Text provided
++++++++

A Moving And Shipping Blog

How To Keep your New Year's Resolutions While you Move

Posted in Moving on Jan 07, 2019, tagged with moving tips

Regardless of what holidays you observe or celebrate, by the time January rolls around, you are coming out of one of the most indulgent, expensive, and busy times of the year. With a few extra inches on your waistline and few less dollars in your wallet, January can be a discouraging month—winter isn’t going anywhere, credit card bills are due, and the merriment is over for the season.

Many people turn to New Year’s resolutions to make room for healthy new habits and undo some of the damage from a decadent December. New Year’s resolutions are hard to follow through on even under the best circumstances—according to research conducted by the University of Scranton, only 8% of people actually achieve their New Year’s goals—but sticking to them on top of the controlled chaos and stress of a move? While it might seem impossible and you may be tempted to forego this tradition entirely, it can be done. Here’s how:

Make your resolution(s) relevant

When we relocate to a new home, it’s often because of other major changes in our lives, such as a new job, a relationship, a better school district, to be closer to family, or simply a fresh start. Sticking to a resolution often works best if it’s relevant to your life, so make sure it still makes sense with your new situation and, if possible, connect it to a habit you’re already consistently practicing. Review your intentions for making this resolution and see if you can answer the following questions:

  • Does this resolution fit with the new life you’re making?

++++++++

Extracted material
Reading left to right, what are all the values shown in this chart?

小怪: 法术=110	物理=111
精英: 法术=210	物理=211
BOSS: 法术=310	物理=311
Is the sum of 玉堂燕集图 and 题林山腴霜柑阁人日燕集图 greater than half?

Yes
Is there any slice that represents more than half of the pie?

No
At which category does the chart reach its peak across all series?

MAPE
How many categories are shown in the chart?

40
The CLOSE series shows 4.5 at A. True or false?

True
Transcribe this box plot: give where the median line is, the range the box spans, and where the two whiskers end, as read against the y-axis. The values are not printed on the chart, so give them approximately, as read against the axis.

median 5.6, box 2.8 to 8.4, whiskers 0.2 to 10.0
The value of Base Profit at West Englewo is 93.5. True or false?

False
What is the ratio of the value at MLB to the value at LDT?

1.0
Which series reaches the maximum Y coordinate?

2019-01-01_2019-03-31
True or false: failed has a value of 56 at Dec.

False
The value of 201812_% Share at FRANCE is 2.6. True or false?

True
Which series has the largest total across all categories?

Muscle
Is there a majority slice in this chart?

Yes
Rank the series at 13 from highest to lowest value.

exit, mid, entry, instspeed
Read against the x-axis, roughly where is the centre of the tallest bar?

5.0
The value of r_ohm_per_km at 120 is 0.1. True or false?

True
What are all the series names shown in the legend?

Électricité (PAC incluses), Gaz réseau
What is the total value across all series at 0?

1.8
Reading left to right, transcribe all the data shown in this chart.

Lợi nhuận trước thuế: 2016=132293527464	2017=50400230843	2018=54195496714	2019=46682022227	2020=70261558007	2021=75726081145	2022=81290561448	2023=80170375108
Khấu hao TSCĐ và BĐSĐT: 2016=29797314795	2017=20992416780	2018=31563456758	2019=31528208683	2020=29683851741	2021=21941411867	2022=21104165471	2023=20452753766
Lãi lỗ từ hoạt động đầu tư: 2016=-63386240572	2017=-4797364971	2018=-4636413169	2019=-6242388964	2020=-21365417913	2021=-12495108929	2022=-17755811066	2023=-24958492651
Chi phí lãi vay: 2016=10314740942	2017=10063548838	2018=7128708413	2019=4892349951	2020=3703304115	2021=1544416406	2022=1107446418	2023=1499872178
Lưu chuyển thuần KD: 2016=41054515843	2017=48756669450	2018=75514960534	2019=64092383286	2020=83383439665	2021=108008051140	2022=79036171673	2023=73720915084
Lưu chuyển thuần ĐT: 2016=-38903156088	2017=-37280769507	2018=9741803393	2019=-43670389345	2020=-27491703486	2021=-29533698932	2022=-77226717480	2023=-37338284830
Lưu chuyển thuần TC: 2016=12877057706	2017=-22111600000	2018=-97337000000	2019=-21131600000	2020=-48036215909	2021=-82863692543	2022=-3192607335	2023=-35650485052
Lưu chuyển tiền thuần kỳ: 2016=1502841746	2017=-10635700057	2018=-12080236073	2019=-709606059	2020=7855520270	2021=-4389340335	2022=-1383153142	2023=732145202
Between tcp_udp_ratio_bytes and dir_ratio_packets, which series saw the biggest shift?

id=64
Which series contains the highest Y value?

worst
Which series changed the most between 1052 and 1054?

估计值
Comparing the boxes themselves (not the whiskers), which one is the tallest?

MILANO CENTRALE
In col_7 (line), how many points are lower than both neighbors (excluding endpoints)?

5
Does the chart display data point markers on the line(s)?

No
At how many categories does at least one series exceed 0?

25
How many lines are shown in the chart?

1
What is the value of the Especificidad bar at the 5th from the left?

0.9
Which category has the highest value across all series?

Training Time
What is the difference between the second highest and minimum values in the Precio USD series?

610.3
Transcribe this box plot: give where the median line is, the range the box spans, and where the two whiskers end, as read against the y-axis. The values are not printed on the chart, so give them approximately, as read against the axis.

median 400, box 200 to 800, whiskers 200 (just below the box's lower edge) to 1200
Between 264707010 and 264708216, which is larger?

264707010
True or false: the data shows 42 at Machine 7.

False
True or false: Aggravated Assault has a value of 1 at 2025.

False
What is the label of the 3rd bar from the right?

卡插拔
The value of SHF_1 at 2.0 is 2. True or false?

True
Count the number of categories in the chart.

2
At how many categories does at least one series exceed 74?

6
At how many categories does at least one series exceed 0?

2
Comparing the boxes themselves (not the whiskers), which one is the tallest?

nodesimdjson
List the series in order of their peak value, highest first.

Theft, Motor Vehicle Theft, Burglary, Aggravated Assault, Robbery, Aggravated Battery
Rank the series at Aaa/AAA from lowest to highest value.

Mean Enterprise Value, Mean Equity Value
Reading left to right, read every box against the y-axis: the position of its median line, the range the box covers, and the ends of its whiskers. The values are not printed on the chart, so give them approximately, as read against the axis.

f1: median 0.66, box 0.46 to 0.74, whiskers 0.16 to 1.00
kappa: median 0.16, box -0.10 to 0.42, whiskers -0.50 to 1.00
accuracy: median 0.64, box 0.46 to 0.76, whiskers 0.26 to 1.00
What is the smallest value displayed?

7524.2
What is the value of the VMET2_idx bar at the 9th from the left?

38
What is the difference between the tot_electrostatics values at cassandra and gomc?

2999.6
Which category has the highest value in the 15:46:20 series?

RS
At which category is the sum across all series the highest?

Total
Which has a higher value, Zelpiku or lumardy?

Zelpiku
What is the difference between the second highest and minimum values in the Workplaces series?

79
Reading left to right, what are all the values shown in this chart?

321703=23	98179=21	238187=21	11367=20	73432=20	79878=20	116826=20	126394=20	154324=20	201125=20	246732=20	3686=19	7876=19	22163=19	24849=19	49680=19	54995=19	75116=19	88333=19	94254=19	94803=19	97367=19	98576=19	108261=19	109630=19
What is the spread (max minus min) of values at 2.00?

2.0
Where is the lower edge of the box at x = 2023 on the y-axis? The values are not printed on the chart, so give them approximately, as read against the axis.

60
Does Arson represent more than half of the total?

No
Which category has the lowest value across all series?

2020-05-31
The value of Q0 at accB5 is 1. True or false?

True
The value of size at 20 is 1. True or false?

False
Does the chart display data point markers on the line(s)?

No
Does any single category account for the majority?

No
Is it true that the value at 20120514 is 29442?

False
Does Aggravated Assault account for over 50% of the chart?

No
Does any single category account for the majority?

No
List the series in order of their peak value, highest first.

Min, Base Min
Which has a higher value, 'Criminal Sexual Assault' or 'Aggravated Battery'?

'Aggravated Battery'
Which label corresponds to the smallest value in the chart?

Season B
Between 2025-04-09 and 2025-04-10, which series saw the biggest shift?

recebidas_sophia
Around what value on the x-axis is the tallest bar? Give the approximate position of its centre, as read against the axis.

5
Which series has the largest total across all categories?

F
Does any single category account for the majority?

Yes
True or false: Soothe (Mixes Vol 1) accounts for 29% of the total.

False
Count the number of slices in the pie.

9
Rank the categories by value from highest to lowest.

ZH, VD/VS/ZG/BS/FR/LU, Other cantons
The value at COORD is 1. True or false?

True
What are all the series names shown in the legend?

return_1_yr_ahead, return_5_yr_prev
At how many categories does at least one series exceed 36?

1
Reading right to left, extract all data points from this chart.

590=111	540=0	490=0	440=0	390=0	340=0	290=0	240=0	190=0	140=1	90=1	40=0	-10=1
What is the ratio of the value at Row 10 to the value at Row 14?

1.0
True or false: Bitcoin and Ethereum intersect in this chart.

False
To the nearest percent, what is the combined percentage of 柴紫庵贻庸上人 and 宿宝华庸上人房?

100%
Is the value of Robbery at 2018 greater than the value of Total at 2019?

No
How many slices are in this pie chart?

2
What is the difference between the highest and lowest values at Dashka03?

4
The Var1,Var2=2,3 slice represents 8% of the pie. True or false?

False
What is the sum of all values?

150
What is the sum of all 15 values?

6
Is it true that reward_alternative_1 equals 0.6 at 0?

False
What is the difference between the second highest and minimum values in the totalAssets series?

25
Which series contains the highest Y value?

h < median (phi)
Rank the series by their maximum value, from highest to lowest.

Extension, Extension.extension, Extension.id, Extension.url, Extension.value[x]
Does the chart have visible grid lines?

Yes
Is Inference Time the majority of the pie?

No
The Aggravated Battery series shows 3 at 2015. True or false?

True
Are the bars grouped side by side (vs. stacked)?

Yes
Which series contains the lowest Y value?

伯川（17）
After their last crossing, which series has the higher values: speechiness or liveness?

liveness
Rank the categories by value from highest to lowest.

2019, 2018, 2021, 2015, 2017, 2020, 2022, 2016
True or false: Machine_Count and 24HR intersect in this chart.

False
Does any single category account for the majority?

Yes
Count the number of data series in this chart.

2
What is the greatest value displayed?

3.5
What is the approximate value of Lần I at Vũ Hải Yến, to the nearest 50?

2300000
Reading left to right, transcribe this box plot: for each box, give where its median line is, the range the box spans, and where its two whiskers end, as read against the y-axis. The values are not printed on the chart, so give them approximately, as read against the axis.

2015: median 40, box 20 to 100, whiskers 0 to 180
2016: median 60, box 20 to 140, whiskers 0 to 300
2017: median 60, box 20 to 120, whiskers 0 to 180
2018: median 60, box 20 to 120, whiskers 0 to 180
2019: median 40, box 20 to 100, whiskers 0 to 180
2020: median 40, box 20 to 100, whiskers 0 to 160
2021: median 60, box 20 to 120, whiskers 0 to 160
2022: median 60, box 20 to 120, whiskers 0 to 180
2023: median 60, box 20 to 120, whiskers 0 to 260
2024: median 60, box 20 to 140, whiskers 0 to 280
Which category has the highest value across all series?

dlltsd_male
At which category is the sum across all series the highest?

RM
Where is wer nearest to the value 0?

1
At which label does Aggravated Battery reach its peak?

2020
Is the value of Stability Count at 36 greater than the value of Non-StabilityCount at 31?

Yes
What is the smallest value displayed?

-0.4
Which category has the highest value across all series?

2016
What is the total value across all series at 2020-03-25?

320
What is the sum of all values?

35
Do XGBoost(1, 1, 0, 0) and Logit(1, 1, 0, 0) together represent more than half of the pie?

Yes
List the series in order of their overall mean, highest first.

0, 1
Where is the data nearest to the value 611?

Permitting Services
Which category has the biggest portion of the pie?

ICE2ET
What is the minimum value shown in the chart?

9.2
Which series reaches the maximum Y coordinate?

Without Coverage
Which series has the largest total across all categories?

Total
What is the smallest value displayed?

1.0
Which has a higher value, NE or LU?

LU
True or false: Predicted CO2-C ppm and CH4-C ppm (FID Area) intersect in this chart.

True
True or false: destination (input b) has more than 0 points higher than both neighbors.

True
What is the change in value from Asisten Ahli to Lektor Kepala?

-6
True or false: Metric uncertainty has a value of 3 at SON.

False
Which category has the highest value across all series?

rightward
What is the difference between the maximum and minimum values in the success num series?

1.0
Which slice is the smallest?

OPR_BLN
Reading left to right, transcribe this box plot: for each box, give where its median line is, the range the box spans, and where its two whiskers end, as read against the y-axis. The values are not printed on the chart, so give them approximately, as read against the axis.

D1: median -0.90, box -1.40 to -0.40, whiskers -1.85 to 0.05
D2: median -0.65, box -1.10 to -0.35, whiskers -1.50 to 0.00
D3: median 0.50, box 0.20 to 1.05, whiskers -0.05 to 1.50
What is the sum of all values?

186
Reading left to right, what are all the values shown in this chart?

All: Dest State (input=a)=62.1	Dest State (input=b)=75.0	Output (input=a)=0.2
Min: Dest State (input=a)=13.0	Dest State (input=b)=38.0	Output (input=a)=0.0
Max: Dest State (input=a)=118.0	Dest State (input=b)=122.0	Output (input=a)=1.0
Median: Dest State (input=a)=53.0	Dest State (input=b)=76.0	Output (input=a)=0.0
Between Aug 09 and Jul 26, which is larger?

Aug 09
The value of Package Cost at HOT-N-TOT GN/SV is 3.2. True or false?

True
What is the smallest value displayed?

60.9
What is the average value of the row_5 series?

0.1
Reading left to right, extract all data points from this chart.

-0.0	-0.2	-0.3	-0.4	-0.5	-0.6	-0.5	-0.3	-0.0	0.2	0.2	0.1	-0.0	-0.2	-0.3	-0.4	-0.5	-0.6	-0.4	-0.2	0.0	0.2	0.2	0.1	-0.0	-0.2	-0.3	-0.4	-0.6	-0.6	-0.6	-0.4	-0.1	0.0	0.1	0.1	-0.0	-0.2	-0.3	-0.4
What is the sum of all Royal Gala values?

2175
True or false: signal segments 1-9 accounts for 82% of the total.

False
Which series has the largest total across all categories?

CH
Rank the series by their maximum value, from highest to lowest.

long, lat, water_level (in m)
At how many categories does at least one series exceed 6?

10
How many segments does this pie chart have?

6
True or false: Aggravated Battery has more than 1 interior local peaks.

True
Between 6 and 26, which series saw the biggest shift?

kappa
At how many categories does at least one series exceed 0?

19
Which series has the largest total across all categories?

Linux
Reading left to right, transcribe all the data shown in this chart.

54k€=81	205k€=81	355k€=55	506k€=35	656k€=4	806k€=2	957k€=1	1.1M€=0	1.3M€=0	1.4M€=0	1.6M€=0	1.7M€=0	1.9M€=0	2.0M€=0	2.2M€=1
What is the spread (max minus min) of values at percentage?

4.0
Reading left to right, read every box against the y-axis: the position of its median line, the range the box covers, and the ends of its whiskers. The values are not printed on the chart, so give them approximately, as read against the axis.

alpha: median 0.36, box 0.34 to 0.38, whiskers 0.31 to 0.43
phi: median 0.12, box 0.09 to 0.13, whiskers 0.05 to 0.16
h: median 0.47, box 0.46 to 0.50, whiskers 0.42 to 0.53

++++++++

Answer these from the blog post on keeping resolutions during a move:
(a) On what date was the post published?
(b) According to the research the post cites, what percentage of people achieve their New Year's goals?
(c) What is the first heading of advice the post gives?

(a) Jan 07, 2019
(b) 8%
(c) Make your resolution(s) relevant